Here is Fay wanting out for morning pets and kisses ^_^


And a shot of Luna eating a puff ( I know, I know the hammock needs washing. It's getting washed today)


----------



## CosmicKat62 (Nov 24, 2014)

Aw! They're so cute!!!


----------



## linkmoon (Aug 24, 2015)

Thank you


----------



## linkmoon (Aug 24, 2015)

So I got all 3 girls out today in the bathroom <3 (our bathroom is incredibly small. This was not an easy task >.< )

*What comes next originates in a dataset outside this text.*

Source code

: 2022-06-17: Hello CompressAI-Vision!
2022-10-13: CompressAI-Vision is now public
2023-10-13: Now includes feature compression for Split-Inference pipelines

Just some pictures so enjoy <3 they sure had a blast.








 More to come!


----------



## linkmoon (Aug 24, 2015)




----------



## linkmoon (Aug 24, 2015)

And Last few pictures 





Sorry for the blurry ones. The girls move quickly lol


----------



## mis.kay (May 29, 2015)

They are all precious. And they look like they had a riot with that towel! Lol


----------



## linkmoon (Aug 24, 2015)

Thank you 

They definitely had a blast. Usually we have been getting them out one at a time on the bed since our bathroom is so tiny. But I decided to go ahead and try it out, well worth it. They all got to explore. Luna (my more shy girl, she is the one with the black spots that go all the way down her back) Came out of her shell a little and was checking me out, crawling on my legs. (she is the one at my foot lol)

Rita (the agouti hooded) mostly stayed on me, or in the carrier. Though she explored a little too.

Fay, well she is my more adventurous girl (the one on the towel lol the one with black only part way down her back) She was all over the place. 

All 3 had a fit when it was time to go back in the cage.


----------